Start of EXTRACTED RECORDS

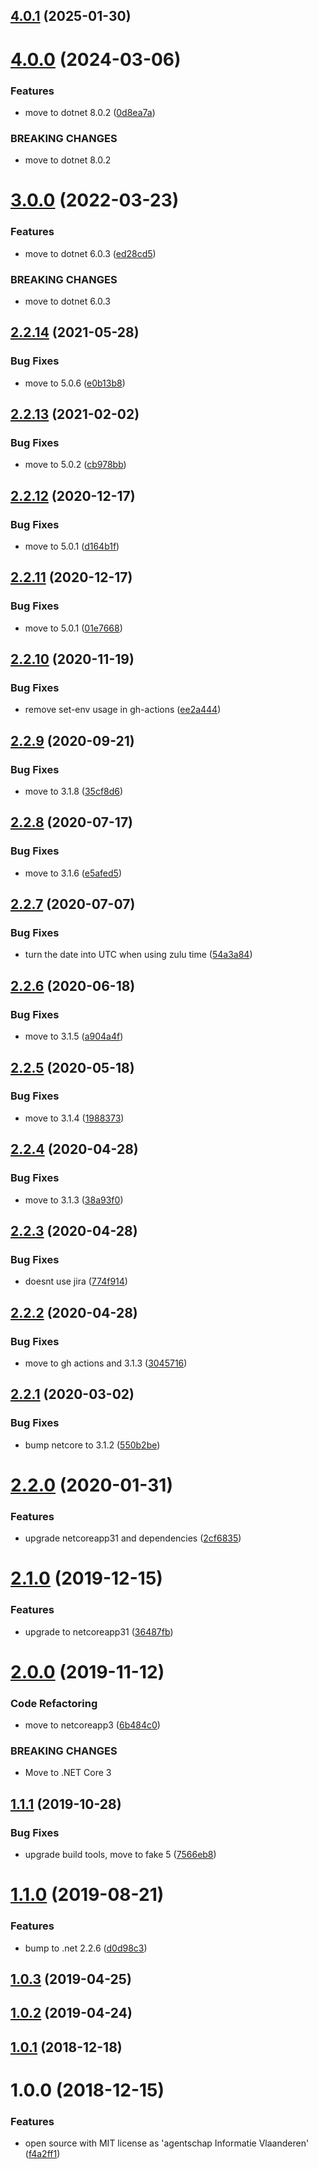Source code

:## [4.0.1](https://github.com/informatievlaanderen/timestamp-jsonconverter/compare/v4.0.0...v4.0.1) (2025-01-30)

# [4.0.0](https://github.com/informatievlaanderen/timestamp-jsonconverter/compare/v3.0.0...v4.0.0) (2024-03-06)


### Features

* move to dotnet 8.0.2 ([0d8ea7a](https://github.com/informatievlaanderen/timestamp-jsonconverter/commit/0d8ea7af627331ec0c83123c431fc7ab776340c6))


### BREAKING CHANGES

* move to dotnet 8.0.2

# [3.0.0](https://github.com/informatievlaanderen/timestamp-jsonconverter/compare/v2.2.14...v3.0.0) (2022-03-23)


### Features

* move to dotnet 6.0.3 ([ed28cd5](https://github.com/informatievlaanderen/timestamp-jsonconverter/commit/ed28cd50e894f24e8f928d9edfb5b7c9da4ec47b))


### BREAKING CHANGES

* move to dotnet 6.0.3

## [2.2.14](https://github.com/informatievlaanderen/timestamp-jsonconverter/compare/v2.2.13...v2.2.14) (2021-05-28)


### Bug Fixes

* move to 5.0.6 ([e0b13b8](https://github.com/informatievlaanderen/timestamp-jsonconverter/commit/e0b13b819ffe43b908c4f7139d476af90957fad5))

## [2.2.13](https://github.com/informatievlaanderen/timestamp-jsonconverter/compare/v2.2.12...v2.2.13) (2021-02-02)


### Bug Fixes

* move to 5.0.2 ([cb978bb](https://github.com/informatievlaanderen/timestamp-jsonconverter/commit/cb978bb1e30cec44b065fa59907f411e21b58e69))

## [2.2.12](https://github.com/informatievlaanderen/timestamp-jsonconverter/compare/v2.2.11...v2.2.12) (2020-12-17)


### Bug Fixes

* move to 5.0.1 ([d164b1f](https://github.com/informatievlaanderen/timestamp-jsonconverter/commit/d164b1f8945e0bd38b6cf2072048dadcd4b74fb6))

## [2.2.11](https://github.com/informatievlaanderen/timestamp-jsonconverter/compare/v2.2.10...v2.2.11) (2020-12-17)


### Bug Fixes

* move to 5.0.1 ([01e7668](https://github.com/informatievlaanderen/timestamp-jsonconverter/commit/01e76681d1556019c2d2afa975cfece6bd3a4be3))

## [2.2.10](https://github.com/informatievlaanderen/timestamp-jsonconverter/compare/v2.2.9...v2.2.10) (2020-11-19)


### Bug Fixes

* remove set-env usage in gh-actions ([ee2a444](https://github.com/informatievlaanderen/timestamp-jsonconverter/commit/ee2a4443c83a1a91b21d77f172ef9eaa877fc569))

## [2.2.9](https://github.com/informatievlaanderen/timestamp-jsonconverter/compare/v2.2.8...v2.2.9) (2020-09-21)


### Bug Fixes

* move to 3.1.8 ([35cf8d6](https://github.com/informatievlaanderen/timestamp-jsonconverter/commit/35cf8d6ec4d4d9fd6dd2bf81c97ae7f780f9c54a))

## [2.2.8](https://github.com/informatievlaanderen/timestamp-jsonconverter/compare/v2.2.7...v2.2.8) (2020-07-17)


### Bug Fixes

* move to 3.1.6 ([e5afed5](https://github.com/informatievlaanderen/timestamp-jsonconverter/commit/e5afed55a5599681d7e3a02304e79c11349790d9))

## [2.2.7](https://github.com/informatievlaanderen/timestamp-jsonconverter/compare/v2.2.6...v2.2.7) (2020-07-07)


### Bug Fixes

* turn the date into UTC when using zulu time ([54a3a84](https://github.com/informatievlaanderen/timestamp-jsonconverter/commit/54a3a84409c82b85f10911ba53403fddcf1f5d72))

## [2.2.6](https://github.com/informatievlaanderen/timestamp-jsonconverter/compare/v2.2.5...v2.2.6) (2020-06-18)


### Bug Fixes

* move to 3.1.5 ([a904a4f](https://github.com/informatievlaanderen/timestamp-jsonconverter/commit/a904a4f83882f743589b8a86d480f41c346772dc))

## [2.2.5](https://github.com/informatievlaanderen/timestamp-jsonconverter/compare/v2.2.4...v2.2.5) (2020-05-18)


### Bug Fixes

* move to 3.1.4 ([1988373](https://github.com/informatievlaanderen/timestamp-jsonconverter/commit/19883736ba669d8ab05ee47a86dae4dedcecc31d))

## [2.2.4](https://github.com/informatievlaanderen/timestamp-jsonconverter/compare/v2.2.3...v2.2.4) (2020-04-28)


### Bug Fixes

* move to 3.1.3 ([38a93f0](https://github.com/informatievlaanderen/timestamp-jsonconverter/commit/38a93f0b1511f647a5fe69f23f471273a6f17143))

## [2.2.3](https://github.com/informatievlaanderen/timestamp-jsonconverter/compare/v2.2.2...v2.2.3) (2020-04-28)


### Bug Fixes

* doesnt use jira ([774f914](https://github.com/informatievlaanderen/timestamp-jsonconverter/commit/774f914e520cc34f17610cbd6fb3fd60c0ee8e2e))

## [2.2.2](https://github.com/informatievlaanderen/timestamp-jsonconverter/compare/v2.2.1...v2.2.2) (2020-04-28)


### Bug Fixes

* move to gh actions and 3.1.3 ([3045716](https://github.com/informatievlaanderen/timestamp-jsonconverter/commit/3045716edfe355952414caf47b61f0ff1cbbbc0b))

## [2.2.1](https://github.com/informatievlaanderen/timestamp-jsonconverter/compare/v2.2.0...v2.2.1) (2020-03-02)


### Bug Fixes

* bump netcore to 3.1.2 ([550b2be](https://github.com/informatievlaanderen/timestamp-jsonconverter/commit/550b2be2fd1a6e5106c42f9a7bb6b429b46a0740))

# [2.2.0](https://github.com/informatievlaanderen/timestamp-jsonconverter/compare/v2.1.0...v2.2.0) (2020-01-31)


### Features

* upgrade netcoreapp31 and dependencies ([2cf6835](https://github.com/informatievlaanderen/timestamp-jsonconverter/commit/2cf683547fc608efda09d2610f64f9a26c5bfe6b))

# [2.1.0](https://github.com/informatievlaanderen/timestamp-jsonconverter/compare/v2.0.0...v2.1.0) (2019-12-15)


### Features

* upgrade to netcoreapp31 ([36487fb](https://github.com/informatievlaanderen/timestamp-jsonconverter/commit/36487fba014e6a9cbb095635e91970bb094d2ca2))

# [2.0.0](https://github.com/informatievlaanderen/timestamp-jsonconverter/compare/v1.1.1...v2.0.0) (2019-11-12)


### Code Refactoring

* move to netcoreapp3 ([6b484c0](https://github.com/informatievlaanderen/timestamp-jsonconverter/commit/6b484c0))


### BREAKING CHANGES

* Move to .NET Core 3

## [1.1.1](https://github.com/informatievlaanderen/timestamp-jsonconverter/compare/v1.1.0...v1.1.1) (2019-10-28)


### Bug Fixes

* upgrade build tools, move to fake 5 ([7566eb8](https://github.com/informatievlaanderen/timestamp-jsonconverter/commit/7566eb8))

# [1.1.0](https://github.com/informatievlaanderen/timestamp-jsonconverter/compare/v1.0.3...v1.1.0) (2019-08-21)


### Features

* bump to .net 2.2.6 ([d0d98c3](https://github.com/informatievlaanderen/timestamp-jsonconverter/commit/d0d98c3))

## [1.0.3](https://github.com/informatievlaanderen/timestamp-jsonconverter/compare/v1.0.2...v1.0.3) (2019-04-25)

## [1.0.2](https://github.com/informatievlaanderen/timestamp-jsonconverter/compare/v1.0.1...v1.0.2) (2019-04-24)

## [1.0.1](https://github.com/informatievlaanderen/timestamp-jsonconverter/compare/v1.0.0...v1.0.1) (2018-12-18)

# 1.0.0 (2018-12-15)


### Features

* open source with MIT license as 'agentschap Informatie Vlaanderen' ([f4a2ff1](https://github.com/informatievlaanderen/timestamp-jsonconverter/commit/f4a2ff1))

End of EXTRACTED RECORDS

### WHAT IS NEEDED
Your copy must match the records above exactly, apart from the pictures, which are excluded.

### RESPONSE FOR THIS EXERCISE
Source code

:## [4.0.1](https://github.com/informatievlaanderen/timestamp-jsonconverter/compare/v4.0.0...v4.0.1) (2025-01-30)

# [4.0.0](https://github.com/informatievlaanderen/timestamp-jsonconverter/compare/v3.0.0...v4.0.0) (2024-03-06)


### Features

* move to dotnet 8.0.2 ([0d8ea7a](https://github.com/informatievlaanderen/timestamp-jsonconverter/commit/0d8ea7af627331ec0c83123c431fc7ab776340c6))


### BREAKING CHANGES

* move to dotnet 8.0.2

# [3.0.0](https://github.com/informatievlaanderen/timestamp-jsonconverter/compare/v2.2.14...v3.0.0) (2022-03-23)


### Features

* move to dotnet 6.0.3 ([ed28cd5](https://github.com/informatievlaanderen/timestamp-jsonconverter/commit/ed28cd50e894f24e8f928d9edfb5b7c9da4ec47b))


### BREAKING CHANGES

* move to dotnet 6.0.3

## [2.2.14](https://github.com/informatievlaanderen/timestamp-jsonconverter/compare/v2.2.13...v2.2.14) (2021-05-28)


### Bug Fixes

* move to 5.0.6 ([e0b13b8](https://github.com/informatievlaanderen/timestamp-jsonconverter/commit/e0b13b819ffe43b908c4f7139d476af90957fad5))

## [2.2.13](https://github.com/informatievlaanderen/timestamp-jsonconverter/compare/v2.2.12...v2.2.13) (2021-02-02)


### Bug Fixes

* move to 5.0.2 ([cb978bb](https://github.com/informatievlaanderen/timestamp-jsonconverter/commit/cb978bb1e30cec44b065fa59907f411e21b58e69))

## [2.2.12](https://github.com/informatievlaanderen/timestamp-jsonconverter/compare/v2.2.11...v2.2.12) (2020-12-17)


### Bug Fixes

* move to 5.0.1 ([d164b1f](https://github.com/informatievlaanderen/timestamp-jsonconverter/commit/d164b1f8945e0bd38b6cf2072048dadcd4b74fb6))

## [2.2.11](https://github.com/informatievlaanderen/timestamp-jsonconverter/compare/v2.2.10...v2.2.11) (2020-12-17)


### Bug Fixes

* move to 5.0.1 ([01e7668](https://github.com/informatievlaanderen/timestamp-jsonconverter/commit/01e76681d1556019c2d2afa975cfece6bd3a4be3))

## [2.2.10](https://github.com/informatievlaanderen/timestamp-jsonconverter/compare/v2.2.9...v2.2.10) (2020-11-19)


### Bug Fixes

* remove set-env usage in gh-actions ([ee2a444](https://github.com/informatievlaanderen/timestamp-jsonconverter/commit/ee2a4443c83a1a91b21d77f172ef9eaa877fc569))

## [2.2.9](https://github.com/informatievlaanderen/timestamp-jsonconverter/compare/v2.2.8...v2.2.9) (2020-09-21)


### Bug Fixes

* move to 3.1.8 ([35cf8d6](https://github.com/informatievlaanderen/timestamp-jsonconverter/commit/35cf8d6ec4d4d9fd6dd2bf81c97ae7f780f9c54a))

## [2.2.8](https://github.com/informatievlaanderen/timestamp-jsonconverter/compare/v2.2.7...v2.2.8) (2020-07-17)


### Bug Fixes

* move to 3.1.6 ([e5afed5](https://github.com/informatievlaanderen/timestamp-jsonconverter/commit/e5afed55a5599681d7e3a02304e79c11349790d9))

## [2.2.7](https://github.com/informatievlaanderen/timestamp-jsonconverter/compare/v2.2.6...v2.2.7) (2020-07-07)


### Bug Fixes

* turn the date into UTC when using zulu time ([54a3a84](https://github.com/informatievlaanderen/timestamp-jsonconverter/commit/54a3a84409c82b85f10911ba53403fddcf1f5d72))

## [2.2.6](https://github.com/informatievlaanderen/timestamp-jsonconverter/compare/v2.2.5...v2.2.6) (2020-06-18)


### Bug Fixes

* move to 3.1.5 ([a904a4f](https://github.com/informatievlaanderen/timestamp-jsonconverter/commit/a904a4f83882f743589b8a86d480f41c346772dc))

## [2.2.5](https://github.com/informatievlaanderen/timestamp-jsonconverter/compare/v2.2.4...v2.2.5) (2020-05-18)


### Bug Fixes

* move to 3.1.4 ([1988373](https://github.com/informatievlaanderen/timestamp-jsonconverter/commit/19883736ba669d8ab05ee47a86dae4dedcecc31d))

## [2.2.4](https://github.com/informatievlaanderen/timestamp-jsonconverter/compare/v2.2.3...v2.2.4) (2020-04-28)


### Bug Fixes

* move to 3.1.3 ([38a93f0](https://github.com/informatievlaanderen/timestamp-jsonconverter/commit/38a93f0b1511f647a5fe69f23f471273a6f17143))

## [2.2.3](https://github.com/informatievlaanderen/timestamp-jsonconverter/compare/v2.2.2...v2.2.3) (2020-04-28)


### Bug Fixes

* doesnt use jira ([774f914](https://github.com/informatievlaanderen/timestamp-jsonconverter/commit/774f914e520cc34f17610cbd6fb3fd60c0ee8e2e))

## [2.2.2](https://github.com/informatievlaanderen/timestamp-jsonconverter/compare/v2.2.1...v2.2.2) (2020-04-28)


### Bug Fixes

* move to gh actions and 3.1.3 ([3045716](https://github.com/informatievlaanderen/timestamp-jsonconverter/commit/3045716edfe355952414caf47b61f0ff1cbbbc0b))

## [2.2.1](https://github.com/informatievlaanderen/timestamp-jsonconverter/compare/v2.2.0...v2.2.1) (2020-03-02)


### Bug Fixes

* bump netcore to 3.1.2 ([550b2be](https://github.com/informatievlaanderen/timestamp-jsonconverter/commit/550b2be2fd1a6e5106c42f9a7bb6b429b46a0740))

# [2.2.0](https://github.com/informatievlaanderen/timestamp-jsonconverter/compare/v2.1.0...v2.2.0) (2020-01-31)


### Features

* upgrade netcoreapp31 and dependencies ([2cf6835](https://github.com/informatievlaanderen/timestamp-jsonconverter/commit/2cf683547fc608efda09d2610f64f9a26c5bfe6b))

# [2.1.0](https://github.com/informatievlaanderen/timestamp-jsonconverter/compare/v2.0.0...v2.1.0) (2019-12-15)


### Features

* upgrade to netcoreapp31 ([36487fb](https://github.com/informatievlaanderen/timestamp-jsonconverter/commit/36487fba014e6a9cbb095635e91970bb094d2ca2))

# [2.0.0](https://github.com/informatievlaanderen/timestamp-jsonconverter/compare/v1.1.1...v2.0.0) (2019-11-12)


### Code Refactoring

* move to netcoreapp3 ([6b484c0](https://github.com/informatievlaanderen/timestamp-jsonconverter/commit/6b484c0))


### BREAKING CHANGES

* Move to .NET Core 3

## [1.1.1](https://github.com/informatievlaanderen/timestamp-jsonconverter/compare/v1.1.0...v1.1.1) (2019-10-28)


### Bug Fixes

* upgrade build tools, move to fake 5 ([7566eb8](https://github.com/informatievlaanderen/timestamp-jsonconverter/commit/7566eb8))

# [1.1.0](https://github.com/informatievlaanderen/timestamp-jsonconverter/compare/v1.0.3...v1.1.0) (2019-08-21)


### Features

* bump to .net 2.2.6 ([d0d98c3](https://github.com/informatievlaanderen/timestamp-jsonconverter/commit/d0d98c3))

## [1.0.3](https://github.com/informatievlaanderen/timestamp-jsonconverter/compare/v1.0.2...v1.0.3) (2019-04-25)

## [1.0.2](https://github.com/informatievlaanderen/timestamp-jsonconverter/compare/v1.0.1...v1.0.2) (2019-04-24)

## [1.0.1](https://github.com/informatievlaanderen/timestamp-jsonconverter/compare/v1.0.0...v1.0.1) (2018-12-18)

# 1.0.0 (2018-12-15)


### Features

* open source with MIT license as 'agentschap Informatie Vlaanderen' ([f4a2ff1](https://github.com/informatievlaanderen/timestamp-jsonconverter/commit/f4a2ff1))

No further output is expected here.